- Directed by: Carlos Orgambide
- Written by: Carlos Orgambide Bernardo Roitman Carlos Gorostiza (play)
- Produced by: Carlos Orgambide
- Starring: Carlos Carella Franklin Caicedo Haydée Padilla María Rosa Gallo
- Cinematography: Eduardo Legaria
- Edited by: Óscar Esparza
- Music by: Mario Cosentino Víctor Proncet
- Release date: 23 May 1991;
- Running time: 86 minutes
- Country: Argentina
- Language: Spanish

= The Supporter =

El Acompañamiento (English language:The Supporter) is a 1991 Argentine musical drama film directed and written by Carlos Orgambide. The musical was based on a play by Carlos Gorostiza.

==Plot==
The film is based on Tango music, an integral part of Argentine culture.

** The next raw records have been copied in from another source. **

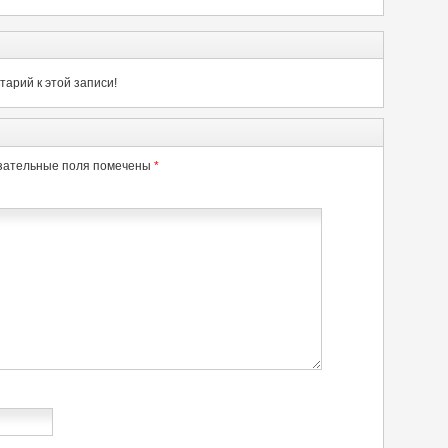
арий к этой записи!
зательные поля помечены
*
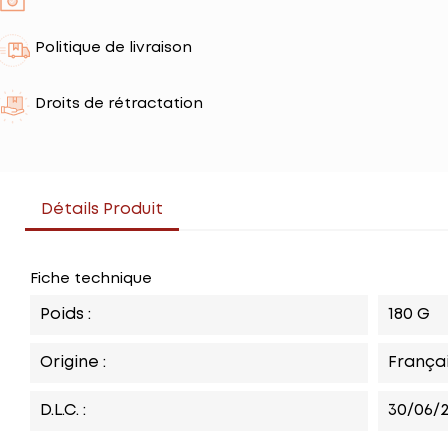
Politique de livraison
Droits de rétractation
Détails Produit
Fiche technique
Poids :
180 G
Origine :
França
D.L.C. :
30/06/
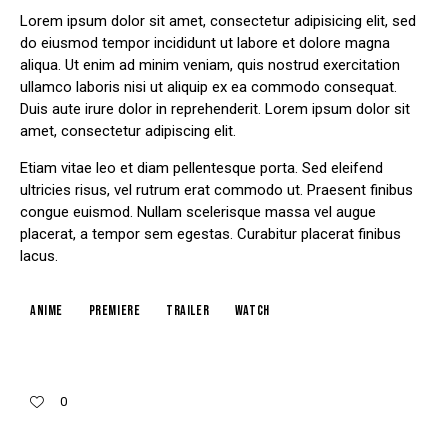
Lorem ipsum dolor sit amet, consectetur adipisicing elit, sed
do eiusmod tempor incididunt ut labore et dolore magna
aliqua. Ut enim ad minim veniam, quis nostrud exercitation
ullamco laboris nisi ut aliquip ex ea commodo consequat.
Duis aute irure dolor in reprehenderit. Lorem ipsum dolor sit
amet, consectetur adipiscing elit.
Etiam vitae leo et diam pellentesque porta. Sed eleifend
ultricies risus, vel rutrum erat commodo ut. Praesent finibus
congue euismod. Nullam scelerisque massa vel augue
placerat, a tempor sem egestas. Curabitur placerat finibus
lacus.
Anime
Premiere
Trailer
Watch
0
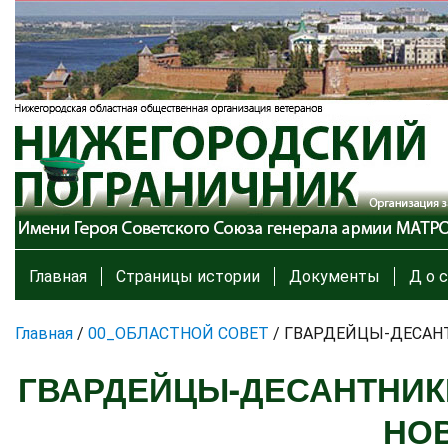
Главная
Страницы истории
Документы
Д о с
Главная
/
00_ОБЛАСТНОЙ СОВЕТ
/
ГВАРДЕЙЦЫ-ДЕСАНТ
ГВАРДЕЙЦЫ-ДЕСАНТНИК
НО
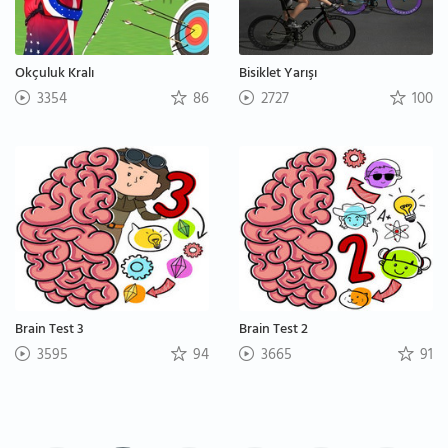
Okçuluk Kralı
Bisiklet Yarışı
3354
86
2727
100
Brain Test 3
Brain Test 2
3595
94
3665
91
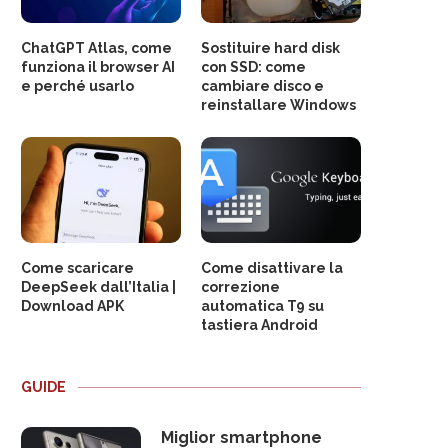
ChatGPT Atlas, come
Sostituire hard disk
funziona il browser AI
con SSD: come
e perché usarlo
cambiare disco e
reinstallare Windows
Come scaricare
Come disattivare la
DeepSeek dall’Italia |
correzione
Download APK
automatica T9 su
tastiera Android
GUIDE
Miglior smartphone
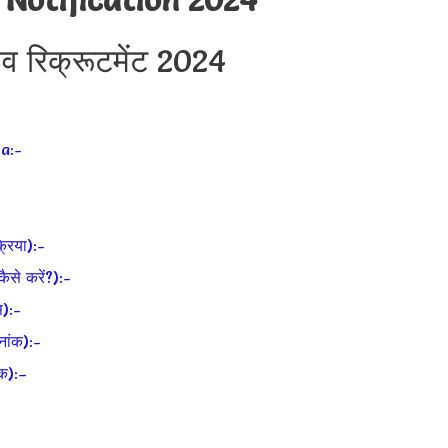
व रिक्रूटमेंट 2024
a:-
िया):-
े करें?):-
):-
ांक):-
क):–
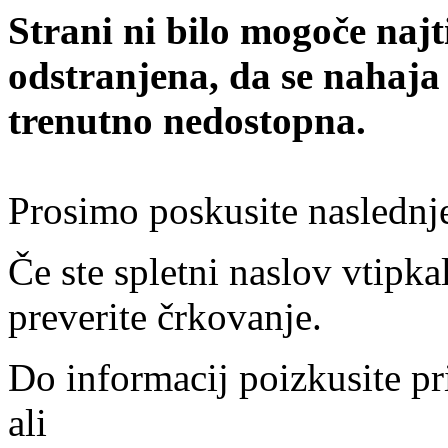
Strani ni bilo mogoče najt
odstranjena, da se nahaja
trenutno nedostopna.
Prosimo poskusite naslednj
Če ste spletni naslov vtipkal
preverite črkovanje.
Do informacij poizkusite pr
ali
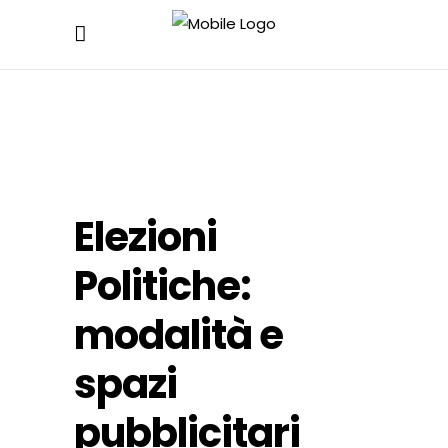
Elezioni
Politiche:
modalità e
spazi
pubblicitari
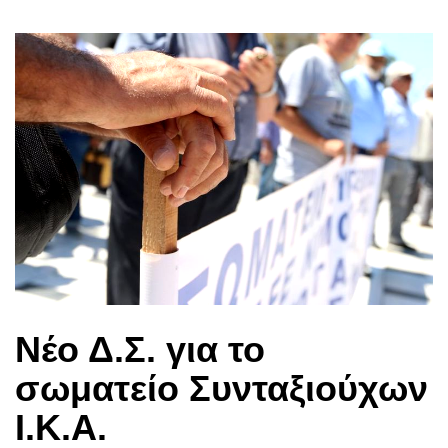
Νέο Δ.Σ. για το
σωματείο Συνταξιούχων
Ι.Κ.Α.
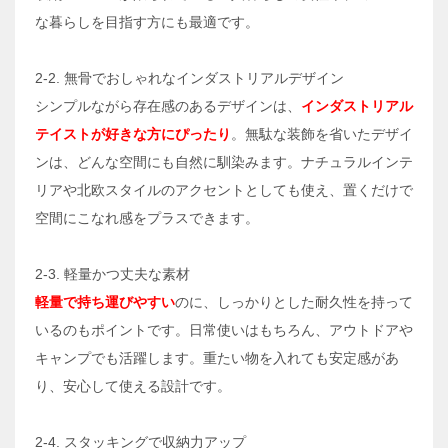
な暮らしを目指す方にも最適です。
2-2. 無骨でおしゃれなインダストリアルデザイン
シンプルながら存在感のあるデザインは、
インダストリアル
テイストが好きな方にぴったり
。無駄な装飾を省いたデザイ
ンは、どんな空間にも自然に馴染みます。ナチュラルインテ
リアや北欧スタイルのアクセントとしても使え、置くだけで
空間にこなれ感をプラスできます。
2-3. 軽量かつ丈夫な素材
軽量で持ち運びやすい
のに、しっかりとした耐久性を持って
いるのもポイントです。日常使いはもちろん、アウトドアや
キャンプでも活躍します。重たい物を入れても安定感があ
り、安心して使える設計です。
2-4. スタッキングで収納力アップ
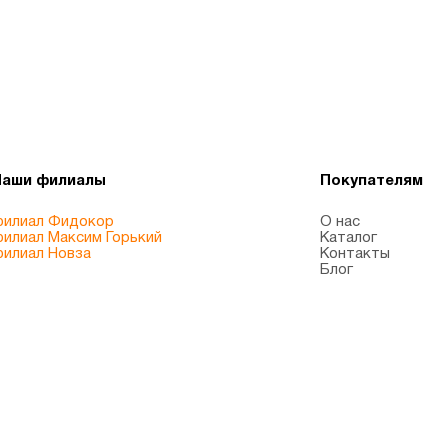
Наши филиалы
Покупателям
илиал Фидокор
О нас
илиал Максим Горький
Каталог
илиал Новза
Контакты
Блог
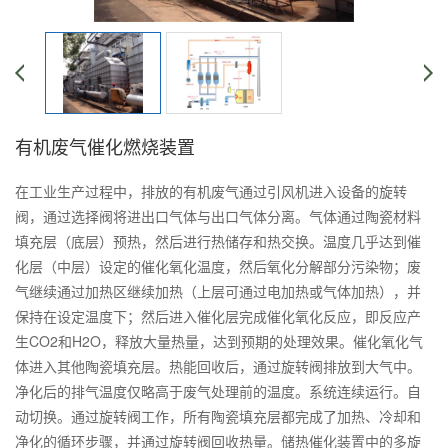
有机废气催化燃烧装置
在工业生产过程中，排放的有机废气通过引风机进入设备的旋转
阀，通过选择阀将进出口气体与出口气体分离。气体通过陶瓷材料
填充层（底层）预热，然后进行热储存和热交换。温度几乎达到催
化层（中层）设定的催化氧化温度，然后氧化分解部分污染物；废
气继续通过加热区继续加热（上层可通过电加热或气体加热），并
保持在设定温度下；然后进入催化层完成催化氧化反应，即反应产
生CO2和H2O，释放大量热量，达到预期的处理效果。催化氧化气
体进入其他陶瓷填充层。热能回收后，通过旋转阀排放到大气中。
净化后的排气温度仅略高于废气处理前的温度。系统连续运行。自
动切换。通过旋转阀工作，所有陶瓷填充层都完成了加热、冷却和
净化的循环步骤，并通过旋转阀回收热量。储热催化装置中的多旋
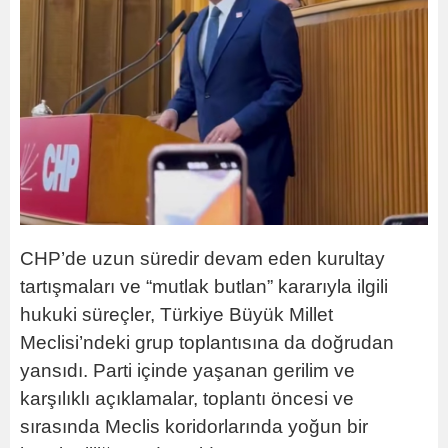
CHP’de uzun süredir devam eden kurultay
tartışmaları ve “mutlak butlan” kararıyla ilgili
hukuki süreçler, Türkiye Büyük Millet
Meclisi’ndeki grup toplantısına da doğrudan
yansıdı. Parti içinde yaşanan gerilim ve
karşılıklı açıklamalar, toplantı öncesi ve
sırasında Meclis koridorlarında yoğun bir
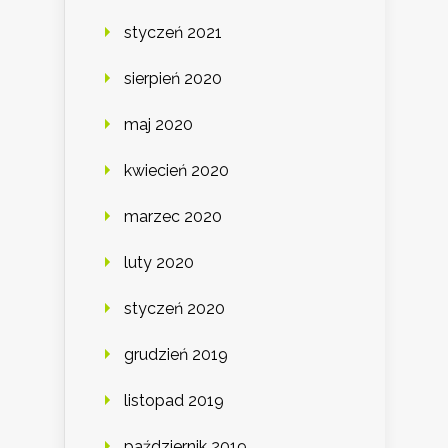
styczeń 2021
sierpień 2020
maj 2020
kwiecień 2020
marzec 2020
luty 2020
styczeń 2020
grudzień 2019
listopad 2019
październik 2019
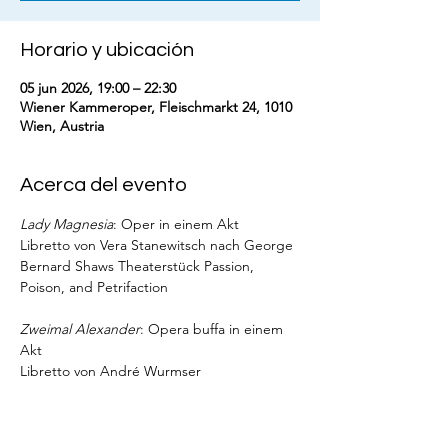
Horario y ubicación
05 jun 2026, 19:00 – 22:30
Wiener Kammeroper, Fleischmarkt 24, 1010
Wien, Austria
Acerca del evento
Lady Magnesia
: Oper in einem Akt
Libretto von Vera Stanewitsch nach George 
Bernard Shaws Theaterstück Passion, 
Poison, and Petrifaction
Zweimal Alexander
: Opera buffa in einem 
Akt
Libretto von André Wurmser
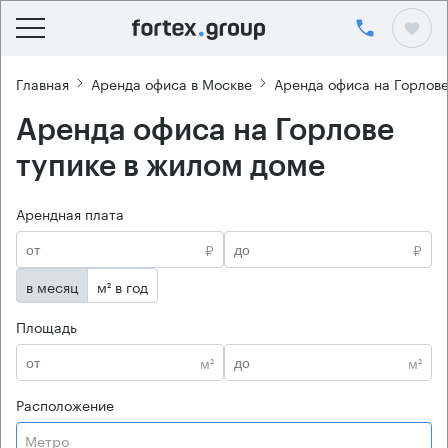
Главная
Аренда офиса в Москве
Аренда офиса на Горлове
Аренда офиса на Горлове
тупике в жилом доме
Арендная плата
₽
₽
в месяц
м² в год
Площадь
м²
м²
Расположение
Метро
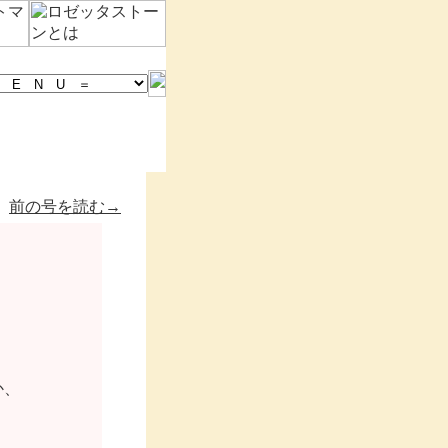
前の号を読む→
、
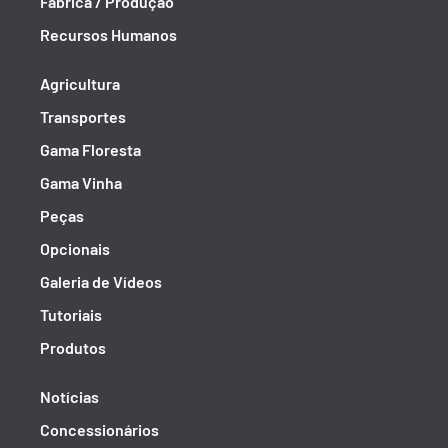
Fábrica / Produção
Recursos Humanos
Agricultura
Transportes
Gama Floresta
Gama Vinha
Peças
Opcionais
Galeria de Vídeos
Tutoriais
Produtos
Notícias
Concessionários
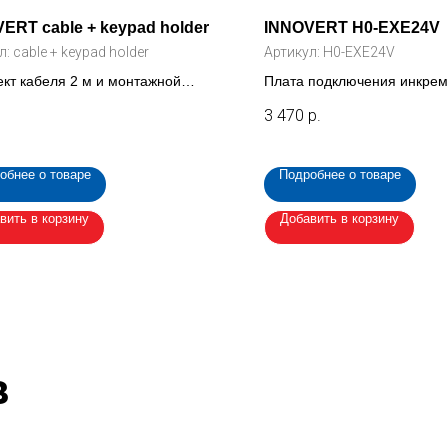
ERT cable + keypad holder
INNOVERT H0-EXE24V
л:
cable + keypad holder
Артикул:
H0-EXE24V
кт кабеля 2 м и монтажной
Плата подключения инкрем
для выносной клавиатуры
энкодера 24V для ITD_B3
3 470
р.
ERT ITD
обнее о товаре
Подробнее о товаре
вить в корзину
Добавить в корзину
в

The 1991 film is an adaption of a play by the same name written by Carlos Gorostiza, one of the central figures in the Open Theatre movement of the early 1980s. The story revolves around the central character of Tuco, (portrayed by Carlos Carella) a singer who struggles to make his debut on television.

==Release==
The film debuted in Buenos Aires on 23 May 1991.

==Cast==
- Carlos Carella as Tuco
- Franklin Caicedo
- Haydée Padilla
- María Rosa Gallo
- Ana María Giunta
- Alberto Busaid
- Oscar Viale
- Enrique Liporace
- Mónica Scapparone
- Carlos Alberto Parrilla
- Fernando Iglesias ("Tacholas")
- Alicia Aresté
- Enrique Mazza
- María Silvia Varela
- Carlos de Urquiza

==Release==
The film was released on 6 August 1992, in Spain, and was released later in Argentina.